Quinnipiac University

Two medical students take home top honors

November 23, 2020

Shot of the entrance to the center of medicine

Two students at the Frank H. Netter MD School of Medicine at Quinnipiac recently took home top honors in the Society of Hospitalist Medicine’s Division 1 Regional Research, Innovations and Clinical Vignettes Poster Competition.

Nicole E. McAmis won top prize in the research category for her study, “Assessing Health Care Provider Knowledge of Human Trafficking,” and Angela C. Mirabella developed the study, “Preferences to Improve Rounding Efficiency Amongst Hospitalists: A Survey Analysis,” which was named the best in the innovations category. Each student served as a co-author on the other’s study.

“Human trafficking is a serious problem and health care workers are in a position to intervene,” said McAmis, a fourth-year medical student. “This study sought to determine the knowledge levels of health care providers who are most likely to be in direct contact with a victim of human trafficking.”

McAmis said she developed and distributed an anonymous online survey assessing knowledge of specific topics of human trafficking.

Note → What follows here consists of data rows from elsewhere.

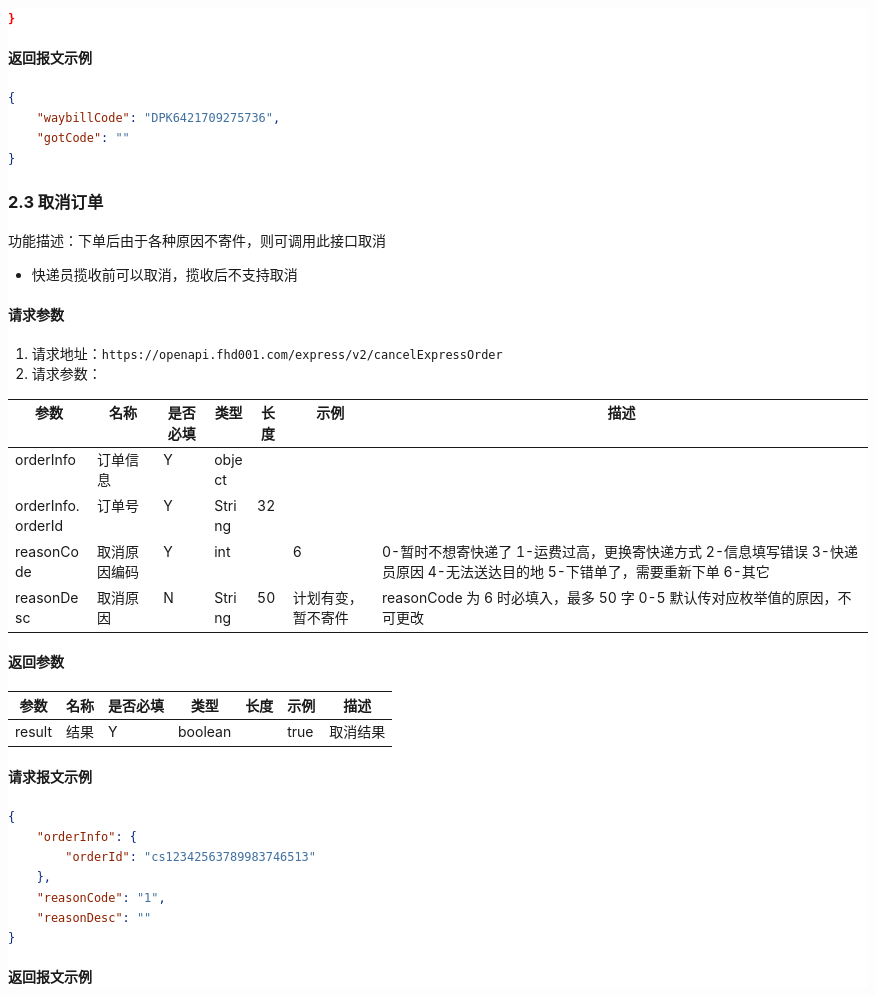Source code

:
 ```JSON
}
```

#### 返回报文示例

```JSON
{
    "waybillCode": "DPK6421709275736",
    "gotCode": ""
}
```

<div STYLE="page-break-after: always;"></div>

### 2.3 取消订单

功能描述：下单后由于各种原因不寄件，则可调用此接口取消

- 快递员揽收前可以取消，揽收后不支持取消

#### 请求参数

1. 请求地址：`https://openapi.fhd001.com/express/v2/cancelExpressOrder`
2. 请求参数：

| 参数 | 名称 | 是否必填 | 类型 | 长度 | 示例 | 描述 |
| --- | --- | --- | --- | --- | --- | --- |
| orderInfo | 订单信息 | Y | object |  |  |  |
| orderInfo.orderId | 订单号 | Y | String | 32 |  |  |
| reasonCode | 取消原因编码 | Y | int |  | 6 | 0-暂时不想寄快递了 1-运费过高，更换寄快递方式 2-信息填写错误 3-快递员原因 4-无法送达目的地 5-下错单了，需要重新下单 6-其它 |
| reasonDesc | 取消原因 | N | String | 50 | 计划有变，暂不寄件 | reasonCode 为 6 时必填入，最多 50 字 0-5 默认传对应枚举值的原因，不可更改 |

#### 返回参数

| 参数   | 名称 | 是否必填 | 类型    | 长度 | 示例 | 描述     |
| ------ | ---- | -------- | ------- | ---- | ---- | -------- |
| result | 结果 | Y        | boolean |      | true | 取消结果 |

#### 请求报文示例

```JSON
{
    "orderInfo": {
        "orderId": "cs12342563789983746513"
    },
    "reasonCode": "1",
    "reasonDesc": ""
}
```

#### 返回报文示例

The 6,603 respondents represented all regions of the country. Less than half the respondents (42%) have received formal training in human trafficking, while an overwhelming majority (93%) believe they would benefit from such training. Overall, respondents thought their level of knowledge of trafficking was average to below average.

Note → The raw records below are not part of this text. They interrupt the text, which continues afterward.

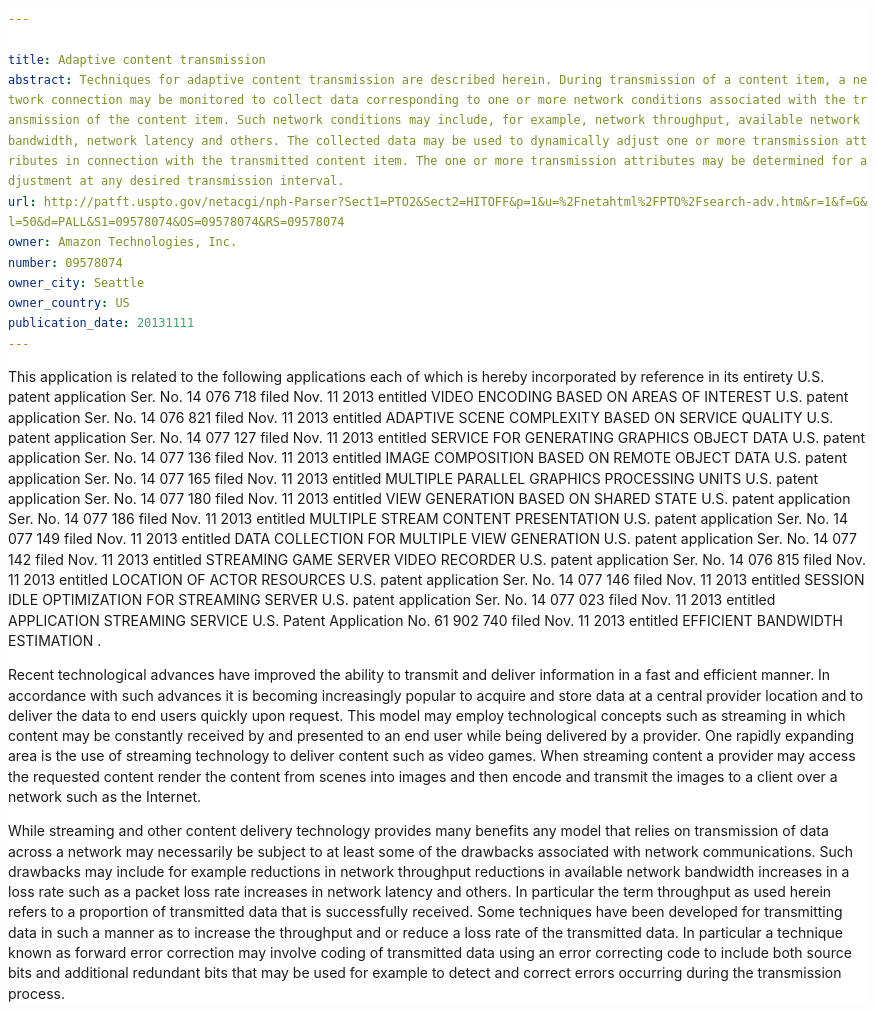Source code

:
 ```yaml
---

title: Adaptive content transmission
abstract: Techniques for adaptive content transmission are described herein. During transmission of a content item, a network connection may be monitored to collect data corresponding to one or more network conditions associated with the transmission of the content item. Such network conditions may include, for example, network throughput, available network bandwidth, network latency and others. The collected data may be used to dynamically adjust one or more transmission attributes in connection with the transmitted content item. The one or more transmission attributes may be determined for adjustment at any desired transmission interval.
url: http://patft.uspto.gov/netacgi/nph-Parser?Sect1=PTO2&Sect2=HITOFF&p=1&u=%2Fnetahtml%2FPTO%2Fsearch-adv.htm&r=1&f=G&l=50&d=PALL&S1=09578074&OS=09578074&RS=09578074
owner: Amazon Technologies, Inc.
number: 09578074
owner_city: Seattle
owner_country: US
publication_date: 20131111
---
```

This application is related to the following applications each of which is hereby incorporated by reference in its entirety U.S. patent application Ser. No. 14 076 718 filed Nov. 11 2013 entitled VIDEO ENCODING BASED ON AREAS OF INTEREST U.S. patent application Ser. No. 14 076 821 filed Nov. 11 2013 entitled ADAPTIVE SCENE COMPLEXITY BASED ON SERVICE QUALITY U.S. patent application Ser. No. 14 077 127 filed Nov. 11 2013 entitled SERVICE FOR GENERATING GRAPHICS OBJECT DATA U.S. patent application Ser. No. 14 077 136 filed Nov. 11 2013 entitled IMAGE COMPOSITION BASED ON REMOTE OBJECT DATA U.S. patent application Ser. No. 14 077 165 filed Nov. 11 2013 entitled MULTIPLE PARALLEL GRAPHICS PROCESSING UNITS U.S. patent application Ser. No. 14 077 180 filed Nov. 11 2013 entitled VIEW GENERATION BASED ON SHARED STATE U.S. patent application Ser. No. 14 077 186 filed Nov. 11 2013 entitled MULTIPLE STREAM CONTENT PRESENTATION U.S. patent application Ser. No. 14 077 149 filed Nov. 11 2013 entitled DATA COLLECTION FOR MULTIPLE VIEW GENERATION U.S. patent application Ser. No. 14 077 142 filed Nov. 11 2013 entitled STREAMING GAME SERVER VIDEO RECORDER U.S. patent application Ser. No. 14 076 815 filed Nov. 11 2013 entitled LOCATION OF ACTOR RESOURCES U.S. patent application Ser. No. 14 077 146 filed Nov. 11 2013 entitled SESSION IDLE OPTIMIZATION FOR STREAMING SERVER U.S. patent application Ser. No. 14 077 023 filed Nov. 11 2013 entitled APPLICATION STREAMING SERVICE U.S. Patent Application No. 61 902 740 filed Nov. 11 2013 entitled EFFICIENT BANDWIDTH ESTIMATION .

Recent technological advances have improved the ability to transmit and deliver information in a fast and efficient manner. In accordance with such advances it is becoming increasingly popular to acquire and store data at a central provider location and to deliver the data to end users quickly upon request. This model may employ technological concepts such as streaming in which content may be constantly received by and presented to an end user while being delivered by a provider. One rapidly expanding area is the use of streaming technology to deliver content such as video games. When streaming content a provider may access the requested content render the content from scenes into images and then encode and transmit the images to a client over a network such as the Internet.

While streaming and other content delivery technology provides many benefits any model that relies on transmission of data across a network may necessarily be subject to at least some of the drawbacks associated with network communications. Such drawbacks may include for example reductions in network throughput reductions in available network bandwidth increases in a loss rate such as a packet loss rate increases in network latency and others. In particular the term throughput as used herein refers to a proportion of transmitted data that is successfully received. Some techniques have been developed for transmitting data in such a manner as to increase the throughput and or reduce a loss rate of the transmitted data. In particular a technique known as forward error correction may involve coding of transmitted data using an error correcting code to include both source bits and additional redundant bits that may be used for example to detect and correct errors occurring during the transmission process.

For her study, “Preferences to Improve Rounding Efficiency Amongst Hospitalists: A Survey Analysis,” Mirabella said she surveyed, hospitalists on preferred practices that they believe make them more efficient while doing their rounds.

“Rounding can be a dynamic process as hospitalists have multiple ways of checking on their patients, receiving and making pages, setting up consults, documenting, etc.,” said Mirabella, a third-year medical student. “The analysis of these findings may help provide insight or next steps toward the development of best practices that hospitalists may use to maximize efficiency while rounding.”

Dr. Bruce Koeppen, dean of the School of Medicine, said, “We at Netter are extremely proud of Nicole and Angela, and the research they have conducted. To have their hard work recognized in this way is truly and honor and speaks to the importance of their findings.”

Each student received a $400 scholarship from the Society of Hospitalist Medicine as well as automatic acceptance to the SHM annual conference’s virtual RIV poster competition.